Yet, just last week, Trump was criticized by leaders across the political spectrum for, according to one account, “fist bumping” Turkish president Recep Erdogan—whose regime is responsible for imprisoning Brunson along with scores of journalists and civil-society leaders—and commenting that he “does things the right way.”
This ministerial, which is really just a fancy word for “big meeting,” could be interpreted as the unveiling of an element of the Trump administration’s foreign-policy strategy. For the last three days, delegations from around the world have gathered to hear victims of religious persecution share their stories. American officials have declared in no uncertain terms that they believe the United States should evangelize religious liberty around the world, and that democracy is built on a foundation of freedom in faith.
During his remarks, Pence argued that the U.S. has a responsibility to spread this democratic welfare around the world. The U.S. religious-freedom model is “worthy of imitation,” he said, quoting George Washington’s letter to the Hebrew Congregation in Newport. “America has always, and will always, lead the world by our example.”
Officials also argued that promoting religious freedom supports American security. Nikki Haley, the U.S. Ambassador to the U.N., argued in a speech at the Holocaust Memorial Museum that religious liberty is “an overlooked weapon in our modern arsenal of democracy.” In her position, “I have seen over and over … how peace and security are threatened by the denial of religious freedom,” she said. Earlier in the day, Pompeo and Pence name-checked human-rights abuses in adversarial countries, including China, North Korea, Russia, and Iran. Pence spoke passionately about rising anti-Semitism in Europe. And ISIS loomed large, with its “savagery unseen in the Middle East since the Middle Ages,” as Pence put it. The focus on ISIS is no coincidence—this, too, fits with the Trump administration’s stated strategy. As Brownback put it: “More religious freedom leads to less terrorism.” In the same breath as he vowed to ensure religious freedom around the world, Pence promised that America “will not rest or relent until ISIS is driven from the face of the earth.”

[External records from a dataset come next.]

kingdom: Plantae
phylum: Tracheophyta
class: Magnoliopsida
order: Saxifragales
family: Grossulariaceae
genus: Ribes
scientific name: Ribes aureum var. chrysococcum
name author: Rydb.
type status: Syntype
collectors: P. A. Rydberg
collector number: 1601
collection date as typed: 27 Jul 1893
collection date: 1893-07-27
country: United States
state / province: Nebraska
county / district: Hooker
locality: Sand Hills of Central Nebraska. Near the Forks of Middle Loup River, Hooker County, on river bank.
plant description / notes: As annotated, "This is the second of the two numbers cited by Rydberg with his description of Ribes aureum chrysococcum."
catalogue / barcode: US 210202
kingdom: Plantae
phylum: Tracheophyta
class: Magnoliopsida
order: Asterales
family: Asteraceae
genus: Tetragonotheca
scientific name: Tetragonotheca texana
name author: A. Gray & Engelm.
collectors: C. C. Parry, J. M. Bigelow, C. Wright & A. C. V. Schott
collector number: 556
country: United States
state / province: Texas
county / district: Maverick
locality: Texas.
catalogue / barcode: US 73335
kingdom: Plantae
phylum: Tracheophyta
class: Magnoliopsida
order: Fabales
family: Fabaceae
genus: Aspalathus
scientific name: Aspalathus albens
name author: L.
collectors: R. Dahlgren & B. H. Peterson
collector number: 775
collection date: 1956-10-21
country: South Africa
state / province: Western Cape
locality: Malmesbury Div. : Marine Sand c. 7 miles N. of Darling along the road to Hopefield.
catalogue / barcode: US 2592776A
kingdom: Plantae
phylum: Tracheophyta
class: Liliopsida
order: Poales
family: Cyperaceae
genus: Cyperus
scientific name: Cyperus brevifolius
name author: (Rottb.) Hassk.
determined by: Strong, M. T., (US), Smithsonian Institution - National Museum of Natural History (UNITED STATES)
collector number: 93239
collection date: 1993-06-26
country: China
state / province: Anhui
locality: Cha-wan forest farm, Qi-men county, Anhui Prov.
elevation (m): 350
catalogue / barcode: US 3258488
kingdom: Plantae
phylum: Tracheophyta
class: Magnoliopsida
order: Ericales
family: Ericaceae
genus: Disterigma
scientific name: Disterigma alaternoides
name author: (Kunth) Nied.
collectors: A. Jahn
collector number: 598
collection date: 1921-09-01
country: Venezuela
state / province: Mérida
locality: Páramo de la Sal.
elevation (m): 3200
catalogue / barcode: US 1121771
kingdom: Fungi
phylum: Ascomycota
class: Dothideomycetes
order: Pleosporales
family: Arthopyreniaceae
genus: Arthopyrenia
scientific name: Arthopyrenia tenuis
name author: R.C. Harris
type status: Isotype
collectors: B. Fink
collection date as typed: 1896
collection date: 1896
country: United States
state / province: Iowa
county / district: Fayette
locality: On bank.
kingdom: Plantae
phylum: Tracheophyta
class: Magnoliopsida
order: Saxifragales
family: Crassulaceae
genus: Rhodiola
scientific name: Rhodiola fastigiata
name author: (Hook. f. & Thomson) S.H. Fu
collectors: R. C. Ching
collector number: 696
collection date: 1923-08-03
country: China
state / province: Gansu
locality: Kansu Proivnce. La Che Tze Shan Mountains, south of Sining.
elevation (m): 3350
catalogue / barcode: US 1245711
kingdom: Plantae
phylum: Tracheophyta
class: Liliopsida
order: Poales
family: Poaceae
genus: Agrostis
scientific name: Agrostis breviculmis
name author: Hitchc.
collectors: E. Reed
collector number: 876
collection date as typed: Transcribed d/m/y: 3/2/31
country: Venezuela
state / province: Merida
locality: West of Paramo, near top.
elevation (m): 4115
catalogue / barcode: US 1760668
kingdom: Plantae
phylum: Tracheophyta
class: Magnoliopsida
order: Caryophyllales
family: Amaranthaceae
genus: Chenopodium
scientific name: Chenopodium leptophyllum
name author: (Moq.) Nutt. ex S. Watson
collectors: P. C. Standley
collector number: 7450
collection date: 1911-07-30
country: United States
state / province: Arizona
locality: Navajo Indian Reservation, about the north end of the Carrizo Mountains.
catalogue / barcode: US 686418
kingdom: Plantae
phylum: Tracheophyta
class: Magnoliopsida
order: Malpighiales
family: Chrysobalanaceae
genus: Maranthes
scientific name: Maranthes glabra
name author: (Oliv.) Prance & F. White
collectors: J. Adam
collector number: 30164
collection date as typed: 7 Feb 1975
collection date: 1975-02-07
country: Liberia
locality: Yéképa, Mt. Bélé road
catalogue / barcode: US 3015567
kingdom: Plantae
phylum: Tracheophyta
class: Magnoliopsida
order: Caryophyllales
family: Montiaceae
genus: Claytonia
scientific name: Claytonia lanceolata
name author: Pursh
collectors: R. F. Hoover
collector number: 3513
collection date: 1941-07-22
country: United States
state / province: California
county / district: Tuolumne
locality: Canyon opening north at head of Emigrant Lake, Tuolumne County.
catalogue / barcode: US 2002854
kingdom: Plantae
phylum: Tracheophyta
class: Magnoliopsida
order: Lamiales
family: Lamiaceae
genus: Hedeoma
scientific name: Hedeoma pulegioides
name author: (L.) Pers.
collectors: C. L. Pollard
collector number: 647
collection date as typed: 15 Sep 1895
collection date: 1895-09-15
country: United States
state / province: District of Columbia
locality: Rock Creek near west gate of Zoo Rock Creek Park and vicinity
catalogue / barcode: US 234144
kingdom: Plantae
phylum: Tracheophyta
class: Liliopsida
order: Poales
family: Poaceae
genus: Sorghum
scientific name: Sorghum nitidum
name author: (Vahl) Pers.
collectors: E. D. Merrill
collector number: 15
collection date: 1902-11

While the administration’s leadership may be sending a strong message of its values to the world, that message hasn’t necessarily penetrated the Oval Office. Over the last year and a half, President Trump has often seemed to veer away from the role of alliance-building and affirming democratic institutions. He has struck out against Western allies in North America and Europe and cozied up to authoritarian regimes—often the very ones that were criticized throughout the ministerial.
“It’s like the first-ever Super Bowl for religious freedom,” said Johnnie Moore, the de facto spokesman for Trump’s evangelical advisers and a newly appointed commissioner on USCIRF, the independent governmental body that monitors religious freedom around the world. Moore has spent a lot of time in the past several years traveling around the world as a sort of unofficial, freelance representative of Western values, meeting with leaders such as Egyptian President Abdel al-Sisi and the crown prince of Bahrain. In his view, the Trump administration’s focus on religious freedom is a big shift from the past.
“There was talk of religion in the State Department before, of course, but it seemed more cerebral and less of a priority,” Moore said. “I think a good comparison is to think about the energy around environmental issues in the previous administration. It seems like there is energy akin to that around religious freedom in this one.” While the documents released at the ministerial, including a “Potomac Plan of Action,” offer concrete steps countries should follow to protect religious minorities, the administration’s own commitment to this principle has been complicated in practice: Take, for example, the Iraqi Chaldean Christians in Detroit who were rounded up for deportation, despite the protests of advocates who said they would face persecution in Iraq.
There was no hint of the tension that seems to underlie all of American foreign policy these days: that in any given tweet, the president is liable to lash out against allies or enemies, possibly undermining the relationships that diplomats have been working to build. At least for a few days, safe in the State Department building, blocks away from the White House, the United States was restored to its self-conceived role as a shining city on a hill. “I bring greetings,” Pence said, “from a champion of religious freedom, at home and abroad.”